Aberrant expression of membrane-associated and secreted mucins, as evident in epithelial tumors, is known to facilitate tumor growth, progression and metastasis, and to provide protection against adverse growth conditions, chemotherapy and immune surveillance. Emerging evidence provides support for the oncogenic role of MUC1 in gastrointestinal carcinomas and relates its expression to an invasive phenotype. Similarly, mucinous differentiation of gastrointestinal tumors, in particular increased or de novo expression of MUC2 and/or MUC5AC, is widely believed to imply an adverse clinicopathological feature. Through formation of viscous gels, too, MUC2 and MUC5AC significantly contribute to the biology and pathogenesis of mucin-secreting gastrointestinal tumors.
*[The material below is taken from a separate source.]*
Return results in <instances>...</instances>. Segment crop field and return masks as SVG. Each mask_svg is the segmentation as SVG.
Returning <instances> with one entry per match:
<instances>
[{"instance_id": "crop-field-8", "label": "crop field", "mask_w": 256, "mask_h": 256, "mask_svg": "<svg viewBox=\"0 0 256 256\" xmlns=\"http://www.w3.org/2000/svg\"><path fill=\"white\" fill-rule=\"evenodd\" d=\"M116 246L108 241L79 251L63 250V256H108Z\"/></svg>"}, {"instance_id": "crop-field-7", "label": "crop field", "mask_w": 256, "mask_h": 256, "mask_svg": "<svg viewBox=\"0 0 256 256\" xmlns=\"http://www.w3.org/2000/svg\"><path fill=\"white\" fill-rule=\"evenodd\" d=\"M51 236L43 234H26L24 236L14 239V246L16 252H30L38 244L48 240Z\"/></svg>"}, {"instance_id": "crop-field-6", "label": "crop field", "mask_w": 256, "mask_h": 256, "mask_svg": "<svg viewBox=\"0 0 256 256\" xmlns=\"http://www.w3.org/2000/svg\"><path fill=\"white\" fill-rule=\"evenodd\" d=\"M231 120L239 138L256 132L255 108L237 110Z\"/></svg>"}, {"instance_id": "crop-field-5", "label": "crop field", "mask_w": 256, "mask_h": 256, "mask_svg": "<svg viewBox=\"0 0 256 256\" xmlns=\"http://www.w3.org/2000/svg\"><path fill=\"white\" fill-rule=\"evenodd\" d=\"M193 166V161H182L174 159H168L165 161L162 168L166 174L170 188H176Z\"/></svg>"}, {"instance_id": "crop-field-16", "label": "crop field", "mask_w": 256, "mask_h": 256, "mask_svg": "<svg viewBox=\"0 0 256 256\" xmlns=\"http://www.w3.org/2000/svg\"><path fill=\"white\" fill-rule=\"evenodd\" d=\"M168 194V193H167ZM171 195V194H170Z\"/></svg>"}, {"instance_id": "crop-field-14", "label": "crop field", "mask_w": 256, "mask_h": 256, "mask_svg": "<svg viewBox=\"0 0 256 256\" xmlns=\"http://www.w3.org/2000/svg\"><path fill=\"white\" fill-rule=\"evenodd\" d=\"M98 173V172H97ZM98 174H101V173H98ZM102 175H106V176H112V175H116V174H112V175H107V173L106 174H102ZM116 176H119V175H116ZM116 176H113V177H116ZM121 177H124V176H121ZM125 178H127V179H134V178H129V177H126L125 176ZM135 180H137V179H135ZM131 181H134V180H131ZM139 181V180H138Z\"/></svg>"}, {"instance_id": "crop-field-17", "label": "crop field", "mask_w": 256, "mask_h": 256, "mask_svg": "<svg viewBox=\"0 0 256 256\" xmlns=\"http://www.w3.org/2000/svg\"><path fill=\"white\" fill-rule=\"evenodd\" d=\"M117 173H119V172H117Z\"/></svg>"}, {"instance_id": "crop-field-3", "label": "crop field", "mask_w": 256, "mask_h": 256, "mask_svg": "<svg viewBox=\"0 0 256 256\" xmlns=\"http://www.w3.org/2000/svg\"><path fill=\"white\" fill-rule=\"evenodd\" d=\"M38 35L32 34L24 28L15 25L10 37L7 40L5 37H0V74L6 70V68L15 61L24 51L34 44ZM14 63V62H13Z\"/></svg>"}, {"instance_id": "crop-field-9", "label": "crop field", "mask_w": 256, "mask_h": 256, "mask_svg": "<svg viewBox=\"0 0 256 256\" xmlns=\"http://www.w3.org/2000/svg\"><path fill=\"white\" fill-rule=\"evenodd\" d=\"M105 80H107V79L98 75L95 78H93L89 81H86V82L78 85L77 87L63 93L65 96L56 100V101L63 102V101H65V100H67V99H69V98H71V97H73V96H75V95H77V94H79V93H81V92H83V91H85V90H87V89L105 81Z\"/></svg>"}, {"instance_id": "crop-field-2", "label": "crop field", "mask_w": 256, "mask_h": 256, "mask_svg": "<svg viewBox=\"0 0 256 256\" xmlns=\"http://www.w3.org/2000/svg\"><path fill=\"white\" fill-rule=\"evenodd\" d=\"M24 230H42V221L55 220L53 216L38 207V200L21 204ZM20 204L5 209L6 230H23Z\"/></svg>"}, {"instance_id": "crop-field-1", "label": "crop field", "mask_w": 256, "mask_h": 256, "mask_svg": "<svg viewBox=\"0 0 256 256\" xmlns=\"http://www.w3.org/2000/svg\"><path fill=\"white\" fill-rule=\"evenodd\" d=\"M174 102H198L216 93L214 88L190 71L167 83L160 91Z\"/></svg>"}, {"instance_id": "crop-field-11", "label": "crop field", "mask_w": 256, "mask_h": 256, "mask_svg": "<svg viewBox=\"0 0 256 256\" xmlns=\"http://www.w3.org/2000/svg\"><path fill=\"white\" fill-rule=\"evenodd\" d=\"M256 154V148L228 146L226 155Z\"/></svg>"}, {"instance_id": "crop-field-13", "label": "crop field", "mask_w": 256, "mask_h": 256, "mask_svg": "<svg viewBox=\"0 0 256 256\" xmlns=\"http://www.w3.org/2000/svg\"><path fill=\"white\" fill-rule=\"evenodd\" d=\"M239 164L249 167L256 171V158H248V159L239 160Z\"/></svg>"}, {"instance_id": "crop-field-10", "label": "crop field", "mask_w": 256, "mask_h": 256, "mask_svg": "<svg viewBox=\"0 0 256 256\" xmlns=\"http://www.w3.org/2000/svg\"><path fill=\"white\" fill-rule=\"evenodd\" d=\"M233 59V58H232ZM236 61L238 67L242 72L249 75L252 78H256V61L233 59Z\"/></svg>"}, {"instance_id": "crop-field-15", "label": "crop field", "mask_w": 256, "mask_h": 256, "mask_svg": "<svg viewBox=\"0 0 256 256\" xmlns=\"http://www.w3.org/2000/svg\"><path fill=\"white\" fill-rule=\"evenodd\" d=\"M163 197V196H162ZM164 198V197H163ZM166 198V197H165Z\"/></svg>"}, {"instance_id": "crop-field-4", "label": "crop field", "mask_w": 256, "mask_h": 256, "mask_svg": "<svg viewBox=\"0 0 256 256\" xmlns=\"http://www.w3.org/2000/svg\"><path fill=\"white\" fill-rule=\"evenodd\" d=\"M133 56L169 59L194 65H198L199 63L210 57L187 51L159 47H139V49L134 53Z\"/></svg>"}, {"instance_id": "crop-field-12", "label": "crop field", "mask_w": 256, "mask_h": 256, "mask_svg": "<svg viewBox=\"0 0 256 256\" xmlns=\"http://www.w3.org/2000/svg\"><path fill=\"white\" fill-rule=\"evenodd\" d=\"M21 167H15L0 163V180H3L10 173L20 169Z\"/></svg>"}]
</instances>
Here, we investigated the mucin-depleting effects of bromelain (BR) and N-acetylcysteine (NAC), in nine different regimens as single or combination therapy, in in vitro (MKN45, KATOIII and LS174T cell lines) and in vivo (female nude mice bearing intraperitoneal MKN45 and LS174T) settings. The inhibitory effects of the treatment on cancer cell growth and proliferation were also evaluated in vivo. Our results suggest that a combination of BR and NAC with dual effects on growth and mucin products of mucin-expressing tumor cells is a promising candidate towards the development of novel approaches to gastrointestinal malignancies with the involvement of mucin pathology. This capability supports the use of this combination formulation in locoregional approaches for reducing the adverse effects of the aberrantly secreted gel-forming mucins, as in pseudomyxoma peritonei and similar pathologies with ectopic production of mucin.